Toute leur construction symbolique se fait à peu près à l’opposé de ce que sont les valeurs de la citoyenneté belge et que l’école essaie tant bien que mal de leur inculquer, sans aucun succès. Dans cette société des « quartiers », le Royaume (la gouvernance de la démocratie parlementaire belge) n’est qu’un concept étrange, un mot, une illusion, un privilège des autres, les « Belges », des autres quartiers.
Le mal-être belge ne ronge pas que les quartiers aujourd’hui en ébullition, et l’on en voit quotidiennement la marque, à travers le processus de « décivilité » qui pourrit notre (soi-disant) «vivre-ensemble ».
L’incantation aux valeurs belges suscite au mieux l’indifférence, au pire le rejet de la part d’une grande partie des habitants, notamment parmi les plus déshérités. Les communautés allochtones (issues de l’immigration) sont en majorité imperméables à la « belgitude » (culture et civilité belges) mais étonnamment très perméables aux servitudes belges (les valeurs purement matérielles, c.à.d. les espèces sonnantes et trébuchantes qui leur sont généreusement versées sous forme d’allocations diverses).
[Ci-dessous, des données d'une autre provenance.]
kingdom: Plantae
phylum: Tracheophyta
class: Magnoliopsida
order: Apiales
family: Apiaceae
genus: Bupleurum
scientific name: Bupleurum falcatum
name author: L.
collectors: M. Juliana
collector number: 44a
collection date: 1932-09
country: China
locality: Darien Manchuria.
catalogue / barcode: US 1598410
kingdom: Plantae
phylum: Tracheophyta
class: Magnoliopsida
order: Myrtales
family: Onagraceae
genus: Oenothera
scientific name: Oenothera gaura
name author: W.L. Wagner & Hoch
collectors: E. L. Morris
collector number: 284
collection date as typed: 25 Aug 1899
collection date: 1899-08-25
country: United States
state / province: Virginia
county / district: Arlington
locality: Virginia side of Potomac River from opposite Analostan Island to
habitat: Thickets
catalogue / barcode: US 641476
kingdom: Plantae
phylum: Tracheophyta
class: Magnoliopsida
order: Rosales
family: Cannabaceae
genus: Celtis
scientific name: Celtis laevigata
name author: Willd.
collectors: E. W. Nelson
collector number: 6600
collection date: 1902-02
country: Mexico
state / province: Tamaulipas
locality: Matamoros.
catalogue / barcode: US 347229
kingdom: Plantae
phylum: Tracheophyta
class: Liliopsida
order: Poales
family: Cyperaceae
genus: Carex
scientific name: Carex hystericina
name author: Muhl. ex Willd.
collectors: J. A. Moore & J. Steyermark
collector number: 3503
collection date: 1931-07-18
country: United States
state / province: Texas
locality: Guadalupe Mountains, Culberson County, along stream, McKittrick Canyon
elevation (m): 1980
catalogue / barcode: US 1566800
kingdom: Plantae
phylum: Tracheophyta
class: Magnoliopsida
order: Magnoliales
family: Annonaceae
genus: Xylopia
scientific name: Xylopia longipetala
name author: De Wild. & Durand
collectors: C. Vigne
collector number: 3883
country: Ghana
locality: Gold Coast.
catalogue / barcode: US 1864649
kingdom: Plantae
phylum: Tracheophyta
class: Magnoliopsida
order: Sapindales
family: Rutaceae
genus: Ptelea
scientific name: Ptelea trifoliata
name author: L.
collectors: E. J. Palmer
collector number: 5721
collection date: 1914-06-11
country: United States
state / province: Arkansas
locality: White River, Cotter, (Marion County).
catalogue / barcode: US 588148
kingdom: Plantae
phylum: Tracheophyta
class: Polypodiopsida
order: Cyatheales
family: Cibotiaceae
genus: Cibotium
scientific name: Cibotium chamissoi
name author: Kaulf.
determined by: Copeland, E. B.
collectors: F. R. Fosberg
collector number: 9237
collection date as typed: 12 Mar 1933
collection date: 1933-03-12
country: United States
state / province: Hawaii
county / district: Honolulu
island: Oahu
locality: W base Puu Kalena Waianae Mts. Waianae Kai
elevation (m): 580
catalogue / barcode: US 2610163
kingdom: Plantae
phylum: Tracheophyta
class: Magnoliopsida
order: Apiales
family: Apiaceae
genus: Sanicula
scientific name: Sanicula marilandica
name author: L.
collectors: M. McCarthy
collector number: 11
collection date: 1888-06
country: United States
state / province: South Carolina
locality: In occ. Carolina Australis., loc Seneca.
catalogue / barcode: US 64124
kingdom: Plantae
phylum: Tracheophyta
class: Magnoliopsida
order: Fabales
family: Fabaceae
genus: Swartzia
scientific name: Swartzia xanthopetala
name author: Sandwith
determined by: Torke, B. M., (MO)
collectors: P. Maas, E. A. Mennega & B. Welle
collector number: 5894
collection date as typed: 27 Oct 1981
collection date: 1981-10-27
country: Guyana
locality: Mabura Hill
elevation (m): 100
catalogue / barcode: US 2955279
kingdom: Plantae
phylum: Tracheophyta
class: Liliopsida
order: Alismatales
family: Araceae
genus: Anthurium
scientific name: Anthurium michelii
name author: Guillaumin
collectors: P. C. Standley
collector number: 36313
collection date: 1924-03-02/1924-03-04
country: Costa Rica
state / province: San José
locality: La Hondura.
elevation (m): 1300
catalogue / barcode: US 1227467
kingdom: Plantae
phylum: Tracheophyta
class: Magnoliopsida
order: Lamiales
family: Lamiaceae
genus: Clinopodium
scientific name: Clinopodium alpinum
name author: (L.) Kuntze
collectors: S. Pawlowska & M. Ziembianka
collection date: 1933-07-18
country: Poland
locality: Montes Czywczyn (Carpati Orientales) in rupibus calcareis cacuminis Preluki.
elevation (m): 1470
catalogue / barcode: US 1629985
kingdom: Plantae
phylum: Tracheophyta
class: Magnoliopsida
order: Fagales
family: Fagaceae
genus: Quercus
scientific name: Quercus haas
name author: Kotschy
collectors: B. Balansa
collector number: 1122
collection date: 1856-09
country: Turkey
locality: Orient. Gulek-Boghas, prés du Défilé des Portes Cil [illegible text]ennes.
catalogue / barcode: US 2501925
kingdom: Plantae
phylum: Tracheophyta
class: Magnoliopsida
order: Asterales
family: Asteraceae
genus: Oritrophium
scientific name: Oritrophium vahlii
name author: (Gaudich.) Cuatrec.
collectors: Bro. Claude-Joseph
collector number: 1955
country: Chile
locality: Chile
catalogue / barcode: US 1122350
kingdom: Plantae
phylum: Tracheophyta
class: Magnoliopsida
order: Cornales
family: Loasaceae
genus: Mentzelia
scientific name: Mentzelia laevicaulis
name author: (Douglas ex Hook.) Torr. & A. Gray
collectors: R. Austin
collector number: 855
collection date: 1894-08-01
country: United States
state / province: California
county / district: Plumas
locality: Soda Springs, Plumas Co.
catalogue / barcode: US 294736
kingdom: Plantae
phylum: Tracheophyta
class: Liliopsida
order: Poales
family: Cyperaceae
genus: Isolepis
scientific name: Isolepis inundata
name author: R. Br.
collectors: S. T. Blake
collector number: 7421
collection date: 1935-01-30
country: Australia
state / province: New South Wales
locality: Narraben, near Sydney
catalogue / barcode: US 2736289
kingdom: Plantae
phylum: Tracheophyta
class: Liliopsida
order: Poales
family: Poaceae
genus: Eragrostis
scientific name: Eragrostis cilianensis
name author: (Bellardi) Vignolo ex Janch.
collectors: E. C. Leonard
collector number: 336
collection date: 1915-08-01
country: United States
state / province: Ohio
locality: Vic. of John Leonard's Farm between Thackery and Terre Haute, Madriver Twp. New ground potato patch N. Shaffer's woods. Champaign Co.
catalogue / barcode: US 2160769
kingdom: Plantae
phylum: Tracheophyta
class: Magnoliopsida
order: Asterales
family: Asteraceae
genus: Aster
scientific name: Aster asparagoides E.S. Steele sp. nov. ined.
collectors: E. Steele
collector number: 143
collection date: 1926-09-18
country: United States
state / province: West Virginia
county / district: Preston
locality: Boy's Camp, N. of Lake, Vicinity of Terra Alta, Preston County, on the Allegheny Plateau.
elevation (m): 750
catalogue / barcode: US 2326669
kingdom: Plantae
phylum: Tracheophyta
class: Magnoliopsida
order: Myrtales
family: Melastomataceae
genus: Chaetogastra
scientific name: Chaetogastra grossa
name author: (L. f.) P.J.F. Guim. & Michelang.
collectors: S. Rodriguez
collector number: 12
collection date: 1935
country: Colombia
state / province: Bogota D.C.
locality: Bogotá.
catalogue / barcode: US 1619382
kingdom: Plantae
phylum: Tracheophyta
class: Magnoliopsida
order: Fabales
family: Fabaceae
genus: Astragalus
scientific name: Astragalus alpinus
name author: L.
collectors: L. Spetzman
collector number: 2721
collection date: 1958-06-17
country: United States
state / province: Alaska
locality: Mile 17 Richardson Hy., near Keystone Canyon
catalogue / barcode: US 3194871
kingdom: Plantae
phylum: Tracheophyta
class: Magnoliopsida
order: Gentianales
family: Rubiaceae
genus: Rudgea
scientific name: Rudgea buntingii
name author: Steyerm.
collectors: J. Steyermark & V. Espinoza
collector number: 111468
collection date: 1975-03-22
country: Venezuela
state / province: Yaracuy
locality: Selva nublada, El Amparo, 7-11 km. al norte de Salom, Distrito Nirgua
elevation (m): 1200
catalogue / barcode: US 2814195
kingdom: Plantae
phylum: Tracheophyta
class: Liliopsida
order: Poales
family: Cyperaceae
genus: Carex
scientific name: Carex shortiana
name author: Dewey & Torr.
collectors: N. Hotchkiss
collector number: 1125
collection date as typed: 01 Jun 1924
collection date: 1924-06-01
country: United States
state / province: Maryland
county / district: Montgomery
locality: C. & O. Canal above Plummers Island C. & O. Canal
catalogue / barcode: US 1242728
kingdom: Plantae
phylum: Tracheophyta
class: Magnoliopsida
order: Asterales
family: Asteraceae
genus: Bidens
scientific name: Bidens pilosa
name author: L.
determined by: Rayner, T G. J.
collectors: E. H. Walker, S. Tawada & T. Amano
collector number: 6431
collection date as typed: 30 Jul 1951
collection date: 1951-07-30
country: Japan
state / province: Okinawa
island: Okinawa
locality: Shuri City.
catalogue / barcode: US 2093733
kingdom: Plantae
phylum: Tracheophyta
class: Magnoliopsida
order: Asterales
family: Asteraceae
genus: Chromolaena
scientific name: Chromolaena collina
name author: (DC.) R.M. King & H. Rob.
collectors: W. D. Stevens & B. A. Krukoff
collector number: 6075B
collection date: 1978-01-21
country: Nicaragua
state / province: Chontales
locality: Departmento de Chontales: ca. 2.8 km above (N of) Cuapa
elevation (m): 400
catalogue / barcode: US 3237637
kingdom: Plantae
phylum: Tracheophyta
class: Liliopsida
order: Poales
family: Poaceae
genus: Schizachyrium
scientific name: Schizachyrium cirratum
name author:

La Belgique, contrairement à la France, n’est pas une et indivisible, elle est « archipellisée » par le régionalisme et le localisme où prospèrent gouvernement fédéral, gouvernement régionaux, gouvernements communautaires.
Bref, un modèle éclaté, et en voie de l’être davantage depuis les élections de 2024 : des partis phares (grands et petits) gouvernementaux incapables de se mettre d’accord (de se coaliser) pour former un gouvernement régional à Bruxelles, des politiciens de pacotille incapables de ne plus s’insulter (alors qu’ils devraient incarner l’exemple même du « Vivre ensemble »). Et si les Flamands n’obtiennent pas bientôt le confédéralisme, la révolution prendra le pas : elle partira de leur communauté pour contaminer les autres communautés régionales du Royaume.